Esse patriotismo datado dos brasileiros
14 de junho de 2006 - Jose Rocha

Desde a Copa do Mundo de 2002 que eu não via tanta bandeira do Brasil hasteada em todos os lugares possíveis. É uma verdadeira onde de patriotismo como pouco se vê no Brasil, esse país tão sofrido (um berço das desigualdades sociais) e tão judiado (temos o pior Congresso desde a criação da República, já se disse).

Mas esse patriotismo de quatro em quatro anos me incomoda um pouco, embora eu goste (e muito) de futebol e tenha até escrito (e publicado) um livro a respeito. Ontem mesmo, antes do primeiro jogo da Seleção Brasileira na Copa da Alemanha, comentei com um amigo (Raimundo Carvalho) sobre essa situação.

De quatro em quatro anos, os brasileiros se vestem de verde e amarelo, se enfeitam, permitem que os corações batam em alarde e se afirmam “brasileiros”. É uma declaração de amor que lembra o patriotismo dos argentinos, irlandeses, chilenos, alemães, cubanos (e norte-americanos, que têm no dia 4 de julho uma data pra lá de festiva e fundamental).

Acontece que a diferença entre nós, os argentinos, irlandeses, chilenos, alemães, cubanos e norte-americanos (leia-se nascidos nos Estados Unidos) está em que os brasileiros parecem se lembrar de que são brasileiros apenas quando temos uma Copa do Mundo. Aí somos os melhores do mundo, amamos nosso país, temos sotaque nacional unificado e gritamos nosso amor a plenos pulmões.

Acho uma pena que a coisa seja assim. E por que? Porque durante todos os outros meses, durante todos os outros anos em que não se tem uma Copa do Mundo, a absoluta maioria dos tupiniquins nem se lembra de que estamos no Brasil, de que vivemos no Brasil, de que somos, sim, senhores, de que somos brasileiros, com S (para citar meu amigo Maurício Kubrusly nos bons tempos da Rádio Excelsior de São Paulo).

Alguns (ou muitos) que lerem este texto poderão me dizer que há muito exagero em meu pensamento, que as coisas não são bem assim e que quero demais – ou: “Deixa o povo ser feliz, José Rocha”. É... Posições absolutamente contrárias a minha não vão faltar, mas tenho meus argumentos – e não abro mão de nenhum deles.

Estou cansado de tanto ouvir os quase jargões “esse país é assim mesmo”, “esse país não presta”, “nesse país só dá ladrão”, “se fosse em outro país...”. Frases com esse teor pipocam em botequins, grandes salões, na alta sociedade (o “high society” tão bem cantado por Elis Regina) e mesmo nas camadas mais pobres. Todos repetem esse mantra desiludido quando não estamos numa Copa do Mundo.

É mesmo uma pena que o brasileiro, um dos povos mais lindos da história do mundo, tenha essa imperativa ausência de amor próprio, de consciência do que é ser brasileiro. Enquanto isso, como nos “áureos” tempos da ditadura militar (vejam o filme “Pra Frente, Brasil!, pelo amor de Deus), o futebol nos dopa (esse ópio) – e a corrupção segue indomada, deputados e senadores ganham milhões e fazem pouco (ou quase nada de útil), os velhos “coronéis” da política nacional bancam os Mandrakes de cada dia.

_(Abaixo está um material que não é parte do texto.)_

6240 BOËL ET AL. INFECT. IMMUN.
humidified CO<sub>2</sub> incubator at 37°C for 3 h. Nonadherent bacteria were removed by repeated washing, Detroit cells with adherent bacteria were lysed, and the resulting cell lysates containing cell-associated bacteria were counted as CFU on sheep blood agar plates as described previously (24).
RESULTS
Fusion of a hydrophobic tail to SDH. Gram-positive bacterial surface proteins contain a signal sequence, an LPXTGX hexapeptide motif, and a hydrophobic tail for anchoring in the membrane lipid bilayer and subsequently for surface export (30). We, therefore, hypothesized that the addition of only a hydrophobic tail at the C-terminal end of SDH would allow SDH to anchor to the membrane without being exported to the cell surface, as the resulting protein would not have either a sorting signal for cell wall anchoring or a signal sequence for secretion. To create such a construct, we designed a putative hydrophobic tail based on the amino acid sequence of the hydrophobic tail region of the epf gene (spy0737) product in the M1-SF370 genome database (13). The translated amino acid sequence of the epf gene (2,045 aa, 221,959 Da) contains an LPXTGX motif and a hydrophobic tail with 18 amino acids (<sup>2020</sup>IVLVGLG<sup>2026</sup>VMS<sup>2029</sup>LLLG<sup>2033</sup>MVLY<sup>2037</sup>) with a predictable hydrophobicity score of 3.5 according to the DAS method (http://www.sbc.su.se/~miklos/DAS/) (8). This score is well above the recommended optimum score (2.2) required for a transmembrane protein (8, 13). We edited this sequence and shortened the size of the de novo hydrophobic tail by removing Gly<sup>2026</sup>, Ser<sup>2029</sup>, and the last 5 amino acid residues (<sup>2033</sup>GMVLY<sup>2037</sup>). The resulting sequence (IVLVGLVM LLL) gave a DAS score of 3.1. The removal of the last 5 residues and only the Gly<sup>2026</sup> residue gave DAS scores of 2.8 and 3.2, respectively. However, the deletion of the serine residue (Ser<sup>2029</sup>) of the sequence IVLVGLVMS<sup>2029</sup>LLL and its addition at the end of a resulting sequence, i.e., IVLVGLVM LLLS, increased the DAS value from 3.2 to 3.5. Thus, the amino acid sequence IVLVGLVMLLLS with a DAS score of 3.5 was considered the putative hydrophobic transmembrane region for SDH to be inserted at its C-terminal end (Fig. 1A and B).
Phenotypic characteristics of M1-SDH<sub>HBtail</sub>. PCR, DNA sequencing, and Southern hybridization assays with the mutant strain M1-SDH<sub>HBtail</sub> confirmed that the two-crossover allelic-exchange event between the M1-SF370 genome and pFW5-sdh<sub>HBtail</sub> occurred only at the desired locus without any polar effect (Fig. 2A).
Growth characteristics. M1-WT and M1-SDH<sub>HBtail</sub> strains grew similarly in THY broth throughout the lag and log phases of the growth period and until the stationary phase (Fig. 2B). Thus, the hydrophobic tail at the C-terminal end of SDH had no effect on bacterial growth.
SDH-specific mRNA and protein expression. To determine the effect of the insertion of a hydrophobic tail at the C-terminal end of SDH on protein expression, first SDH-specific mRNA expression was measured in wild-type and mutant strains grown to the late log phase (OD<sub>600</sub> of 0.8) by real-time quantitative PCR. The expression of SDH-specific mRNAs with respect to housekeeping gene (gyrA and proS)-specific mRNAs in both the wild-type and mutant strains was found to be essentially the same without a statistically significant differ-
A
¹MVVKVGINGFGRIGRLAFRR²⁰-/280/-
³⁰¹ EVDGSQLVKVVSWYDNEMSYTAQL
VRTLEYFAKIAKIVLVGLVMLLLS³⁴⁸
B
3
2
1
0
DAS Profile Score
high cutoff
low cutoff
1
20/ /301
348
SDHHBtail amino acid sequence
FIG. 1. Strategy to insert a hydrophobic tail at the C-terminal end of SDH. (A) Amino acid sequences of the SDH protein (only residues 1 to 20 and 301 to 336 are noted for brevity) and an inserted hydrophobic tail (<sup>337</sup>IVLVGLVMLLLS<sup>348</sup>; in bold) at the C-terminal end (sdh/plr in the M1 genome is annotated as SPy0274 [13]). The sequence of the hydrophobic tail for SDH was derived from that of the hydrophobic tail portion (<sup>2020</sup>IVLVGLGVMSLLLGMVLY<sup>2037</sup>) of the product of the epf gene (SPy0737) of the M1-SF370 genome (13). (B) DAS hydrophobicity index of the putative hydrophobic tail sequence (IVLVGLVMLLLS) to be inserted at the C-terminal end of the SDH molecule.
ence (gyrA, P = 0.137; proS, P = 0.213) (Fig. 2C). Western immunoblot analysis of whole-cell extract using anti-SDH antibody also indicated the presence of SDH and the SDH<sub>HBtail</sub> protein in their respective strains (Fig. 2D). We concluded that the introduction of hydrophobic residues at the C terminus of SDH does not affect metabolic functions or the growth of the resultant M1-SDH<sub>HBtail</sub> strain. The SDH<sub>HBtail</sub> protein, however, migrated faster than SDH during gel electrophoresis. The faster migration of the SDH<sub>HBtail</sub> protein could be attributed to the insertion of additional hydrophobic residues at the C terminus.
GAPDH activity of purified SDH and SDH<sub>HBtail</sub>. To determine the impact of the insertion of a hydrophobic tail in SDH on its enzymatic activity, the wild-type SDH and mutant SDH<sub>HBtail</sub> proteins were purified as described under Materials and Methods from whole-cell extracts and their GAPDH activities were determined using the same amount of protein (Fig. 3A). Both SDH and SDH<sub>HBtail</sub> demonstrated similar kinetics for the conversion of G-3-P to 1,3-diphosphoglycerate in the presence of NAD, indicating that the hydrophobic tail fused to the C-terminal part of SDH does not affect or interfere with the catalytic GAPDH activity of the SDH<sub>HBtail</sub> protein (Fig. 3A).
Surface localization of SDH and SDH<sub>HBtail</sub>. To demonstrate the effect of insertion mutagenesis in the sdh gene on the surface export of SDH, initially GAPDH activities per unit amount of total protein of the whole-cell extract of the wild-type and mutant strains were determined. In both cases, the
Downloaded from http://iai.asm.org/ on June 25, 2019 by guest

É um povo manso o brasileiro, extremamente manso – recentemente, foi às ruas na campanha pelas eleições diretas para presidente (que bom!) e quando caçaram Fernando Collor (com as bênçãos da Rede Globo). É tão pouco para um país de milhões de apaixonados pelo futebol. É tão pouco que me entristece e sou obrigado a admitir que invejo argentinos, irlandeses, chilenos, alemães, cubanos e norte-americanos. E me resta outra saída?

José Rocha, escritor cearense, é autor dos livros "Espelho quebrado", "Batatas fritas ao sol", "O verbo por quem sofre de verborragia", "Coração de Leão" e "Vazantes" (Editora Pontes, 2006, no prelo).